En 1986, Yavuz Özer quitte la Turquie pour venir travailler en France ; il veut pour ses enfants une vie meilleure. Ouvrier ferronnier de métier, il est aussi conteur, chanteur et musicien dans l’âme. Il exerce son art auprès de la communauté turque du Périgord, chante l’exil, la nostalgie, accompagné de son luth oriental. Aujourd’hui, c’est sa fille, Hatice Özer, devenue actrice et metteure en scène, qui l’invite à la rejoindre sur le plateau pour partager avec le public un khâmmarât − le mot arabe à l’origine de « cabaret » et qui signifie : lieu où l’on boit et chante. Ensemble, père et fille évoquent, en turc ou en français, en mots ou en chansons, le lien profond qui les unit, le désir d’art et de beauté qui se transmet à travers le théâtre et la musique. Cette saison Hatice Özer présente aussi le spectacle Koudour.
Pour sa première création scénique, Hatice Özer construit une histoire sensible de transmission qui retrace le chemin d’une famille d’Anatolie jusqu’en Dordogne.
Sur scène, un père et une fille. Lui, venu en France pour donner à sa famille une vie meilleure, homme discret et un musicien hors pair, et elle, jeune femme volubile montée à Paris pour devenir comédienne professionnelle. Ensemble, en turc ou en français, parlé ou chanté, lui et elle racontent comment l’héritage se transforme.
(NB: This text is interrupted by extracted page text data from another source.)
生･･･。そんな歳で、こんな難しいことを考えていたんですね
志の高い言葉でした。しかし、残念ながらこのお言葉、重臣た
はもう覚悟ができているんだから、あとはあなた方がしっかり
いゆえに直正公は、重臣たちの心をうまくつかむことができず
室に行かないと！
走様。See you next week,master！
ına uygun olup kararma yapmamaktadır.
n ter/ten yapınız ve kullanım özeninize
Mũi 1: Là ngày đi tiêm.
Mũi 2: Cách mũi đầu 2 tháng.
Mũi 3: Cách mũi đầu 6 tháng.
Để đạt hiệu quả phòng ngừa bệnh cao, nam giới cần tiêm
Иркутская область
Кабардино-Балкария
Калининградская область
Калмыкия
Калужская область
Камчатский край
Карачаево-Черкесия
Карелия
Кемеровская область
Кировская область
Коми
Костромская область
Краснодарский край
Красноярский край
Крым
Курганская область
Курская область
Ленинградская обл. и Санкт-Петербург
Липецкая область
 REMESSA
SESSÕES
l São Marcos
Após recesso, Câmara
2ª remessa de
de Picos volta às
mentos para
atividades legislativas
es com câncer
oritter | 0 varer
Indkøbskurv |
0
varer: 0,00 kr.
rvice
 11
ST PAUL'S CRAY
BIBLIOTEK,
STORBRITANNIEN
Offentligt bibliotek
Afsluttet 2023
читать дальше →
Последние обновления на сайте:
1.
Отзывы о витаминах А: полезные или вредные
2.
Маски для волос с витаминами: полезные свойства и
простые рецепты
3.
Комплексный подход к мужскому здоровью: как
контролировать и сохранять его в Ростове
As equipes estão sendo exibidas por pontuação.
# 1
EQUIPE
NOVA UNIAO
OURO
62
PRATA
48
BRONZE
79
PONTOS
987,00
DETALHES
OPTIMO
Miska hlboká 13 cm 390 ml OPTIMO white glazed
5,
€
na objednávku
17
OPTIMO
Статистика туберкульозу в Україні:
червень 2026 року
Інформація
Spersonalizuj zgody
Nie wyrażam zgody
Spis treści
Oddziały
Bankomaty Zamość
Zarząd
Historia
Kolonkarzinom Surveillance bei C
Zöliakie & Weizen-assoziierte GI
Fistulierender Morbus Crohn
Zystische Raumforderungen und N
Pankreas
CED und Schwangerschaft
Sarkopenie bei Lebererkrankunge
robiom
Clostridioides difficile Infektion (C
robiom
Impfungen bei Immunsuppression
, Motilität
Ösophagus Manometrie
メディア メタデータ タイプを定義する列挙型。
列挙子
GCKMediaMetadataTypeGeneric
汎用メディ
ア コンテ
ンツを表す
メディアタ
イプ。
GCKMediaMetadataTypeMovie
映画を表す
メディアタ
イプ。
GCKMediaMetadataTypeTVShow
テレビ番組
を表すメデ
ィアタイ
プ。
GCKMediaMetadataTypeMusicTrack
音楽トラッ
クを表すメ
Que reste-il des histoires, de la convivialité, du grand départ, de la poésie ? Comment comprendre le sacrifice du père et la douleur du déracinement, si ce n’est par le théâtre et la musique? Le Chant du père vient rapprocher délicatement deux êtres, deux générations, dans un cabaret oriental intime.
D’emblée son sourire complice charme et Hatice Özer séduit, enjôle, enrobe son texte malin pour enchanter une évocation toute familiale de sa culture , de son enfance. Robe noire de velours, cheveux mi longs, collants et chaussettes blanches de fillette-femme, elle verse le thé dans de beaux gestes chorégraphiques: longues coulées de liquides qui se mêlent en cascades pour les offrir au public. Mot d'ordre: le partage de souvenirs, d'épopées singulières, personnelles dans un texte à sa mesure: sobre, simple, évocateur de bons moments ou de doutes, de douleurs aussi. On joue avec le sens des mots, le recul du vécu pour mieux raconter l'histoire mêlée d'un père et d'une fille d'Anatolie, soudés par l'exil. Mais c'est la joie de conter, de chanter, de dévoiler des secrets de fabrication de contes et légendes, qui prend le dessus!Pas de nostalgie, mais des chants, de la malice, le gout du bon thé partagé et versé selon les coutumes du pays. L'ambiance "cabaret" du Magic Miroir" renforçait à l'origine cette atmosphère festive, le père présent et solidaire, Yavuz Özer comme partenaire enjoué et compère de toujours Un ravissement pour une soirée conviviale pleine de charme..Les voix chaleureuses dans un phrasé et une musicalité hors du commun pour bercer les prémisses de la nuit! Ici la boite noire n'a rien gâché de cette spontanéité du verbe, des attitudes complices avec le public. La comédienne-conteuse-chanteuse se donne à fond et enjolive une situation pourtant douloureuse et pleine de larmes qui débordent comme le thé que l('on sert à l'envi jusqu'à plus soif ou plus de larmes..
Le Chant du père est le premier spectacle conçu et écrit par Hatice Özer, en collaboration avec son père, Yavuz Özer. En tant qu’actrice, elle a été formée au Conservatoire de Toulouse et a suivi, en 2017, le programme d’ateliers Ier Acte du TNS, initié par Stanislas Nordey. Elle a notamment joué sous la direction de Jeanne Candel et Samuel Achache, Wajdi Mouawad, ainsi que Julie Berès − dans Désobéir, présenté au TNS en 2019 dans le cadre de L’autre saison. En 2020, elle a créé la compagnie La neige la nuit, basée en Dordogne.